[RECORDS PROVIDED — start]
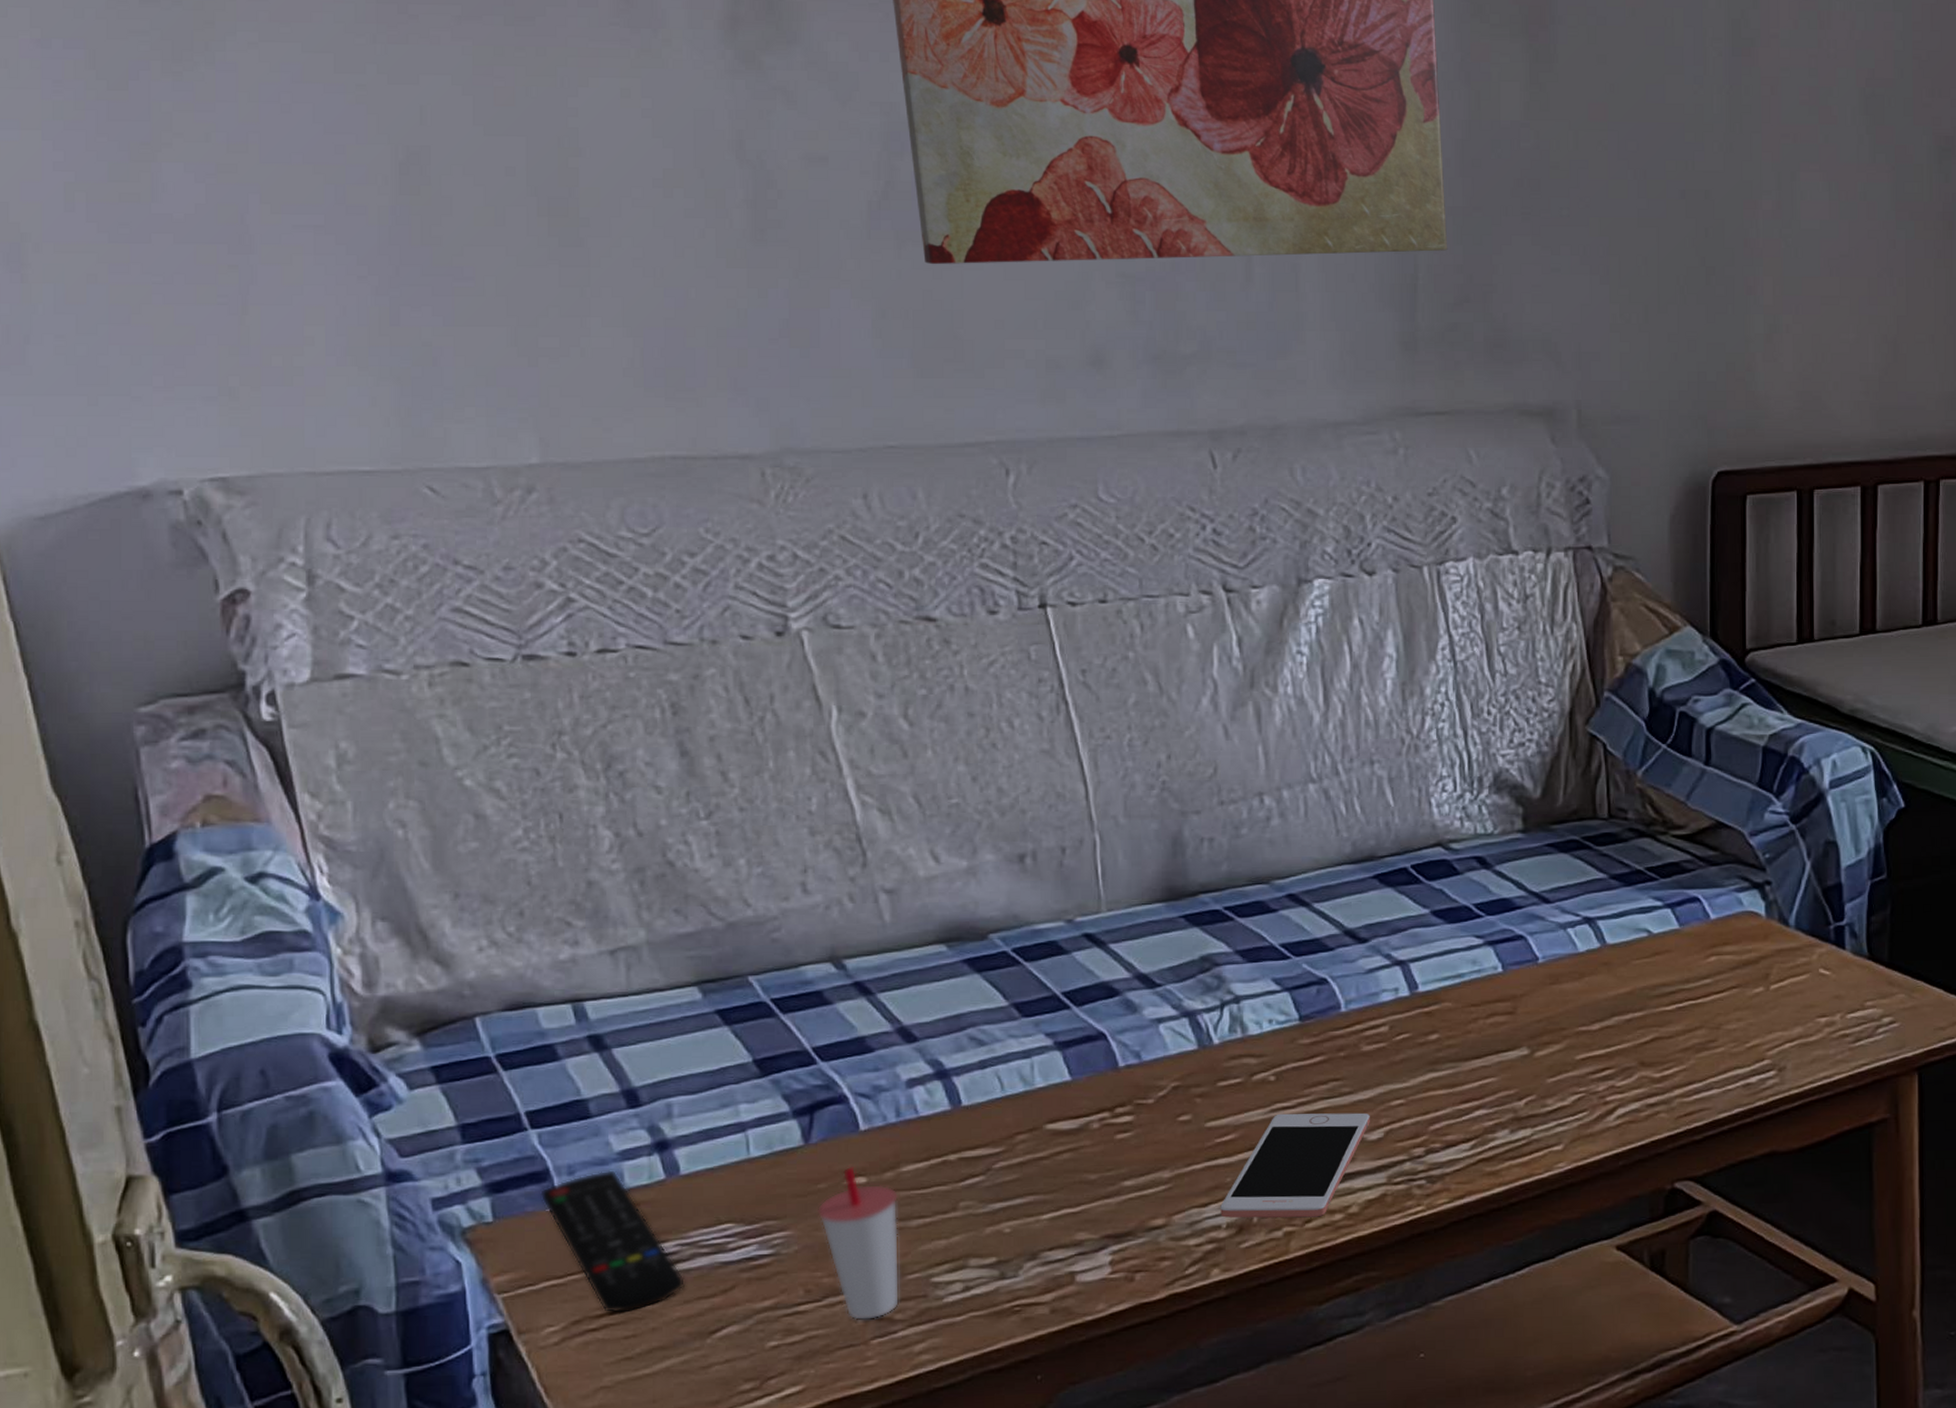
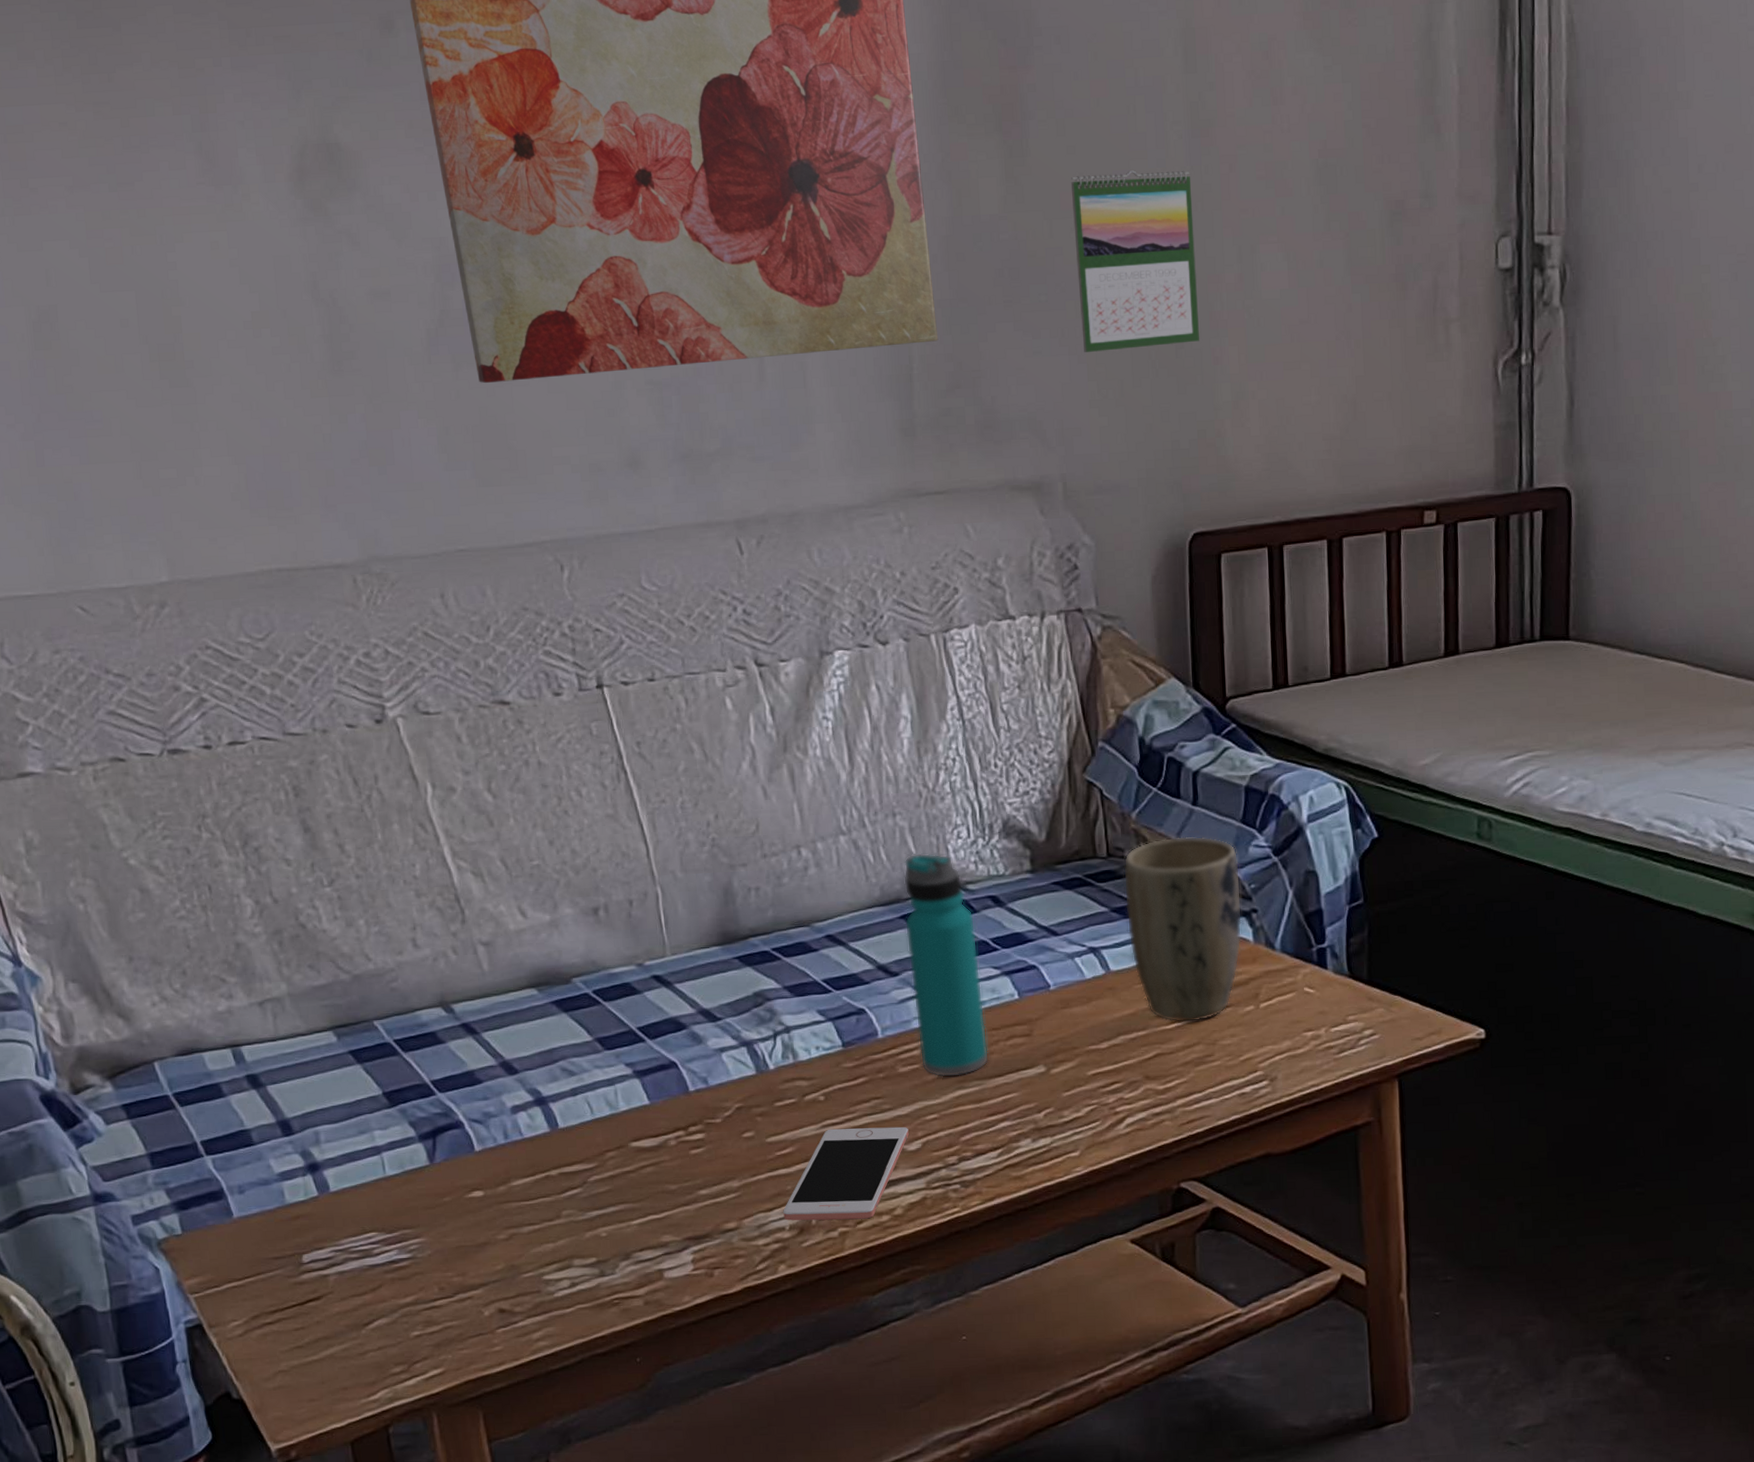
remote control: present [540,1170,686,1313] -> none [218,1189,341,1309]
cup: present [816,1166,900,1321] -> none [444,1181,518,1314]
water bottle: none [1377,806,1466,1059] -> present [903,853,990,1078]
calendar: none [1600,85,1732,273] -> present [1070,170,1199,352]
plant pot: none [1625,799,1755,1004] -> present [1123,836,1243,1023]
[RECORDS PROVIDED — finish]
WHAT YOU WILL DO: Line by line, write out the entries exactly, and leave the pictures out.

RESULT OF THIS EXERCISE:
remote control: present [540,1170,686,1313] -> none [218,1189,341,1309]
cup: present [816,1166,900,1321] -> none [444,1181,518,1314]
water bottle: none [1377,806,1466,1059] -> present [903,853,990,1078]
calendar: none [1600,85,1732,273] -> present [1070,170,1199,352]
plant pot: none [1625,799,1755,1004] -> present [1123,836,1243,1023]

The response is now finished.